— Exercise instructions —
How many of the lines in the data contain "kainga"? Give only the number.

— Entries provided —
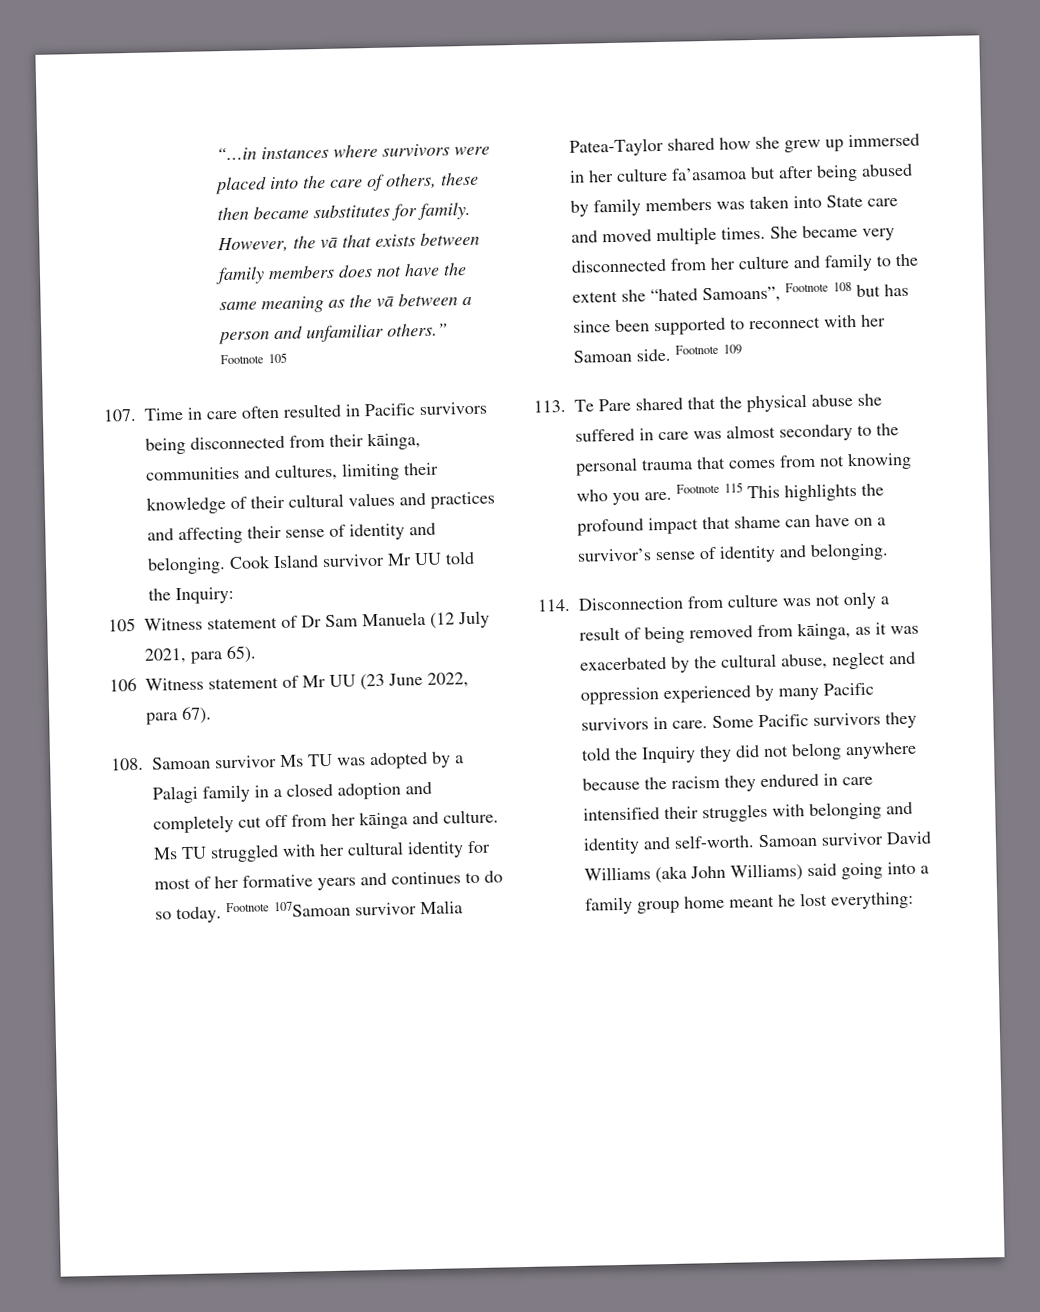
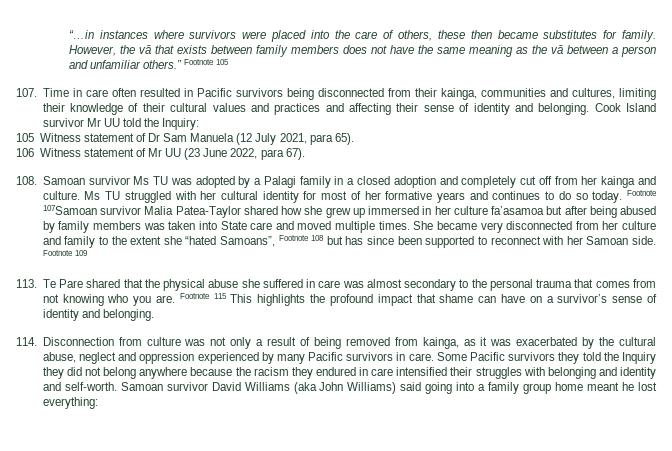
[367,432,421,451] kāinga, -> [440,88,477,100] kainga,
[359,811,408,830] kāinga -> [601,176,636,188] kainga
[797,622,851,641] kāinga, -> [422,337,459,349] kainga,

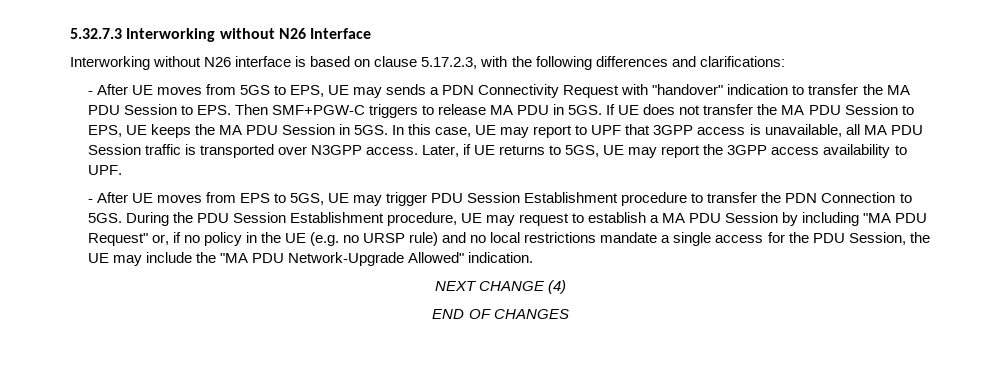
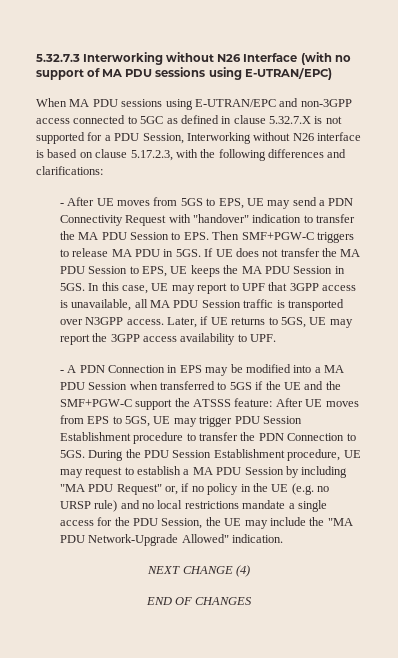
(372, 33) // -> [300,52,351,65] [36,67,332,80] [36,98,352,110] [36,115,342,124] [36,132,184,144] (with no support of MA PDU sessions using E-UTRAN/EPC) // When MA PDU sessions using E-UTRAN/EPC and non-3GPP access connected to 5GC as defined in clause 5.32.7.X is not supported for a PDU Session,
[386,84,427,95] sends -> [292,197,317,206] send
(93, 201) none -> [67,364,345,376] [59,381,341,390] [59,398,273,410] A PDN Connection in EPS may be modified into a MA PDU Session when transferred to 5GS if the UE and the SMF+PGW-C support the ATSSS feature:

— Solution below —
3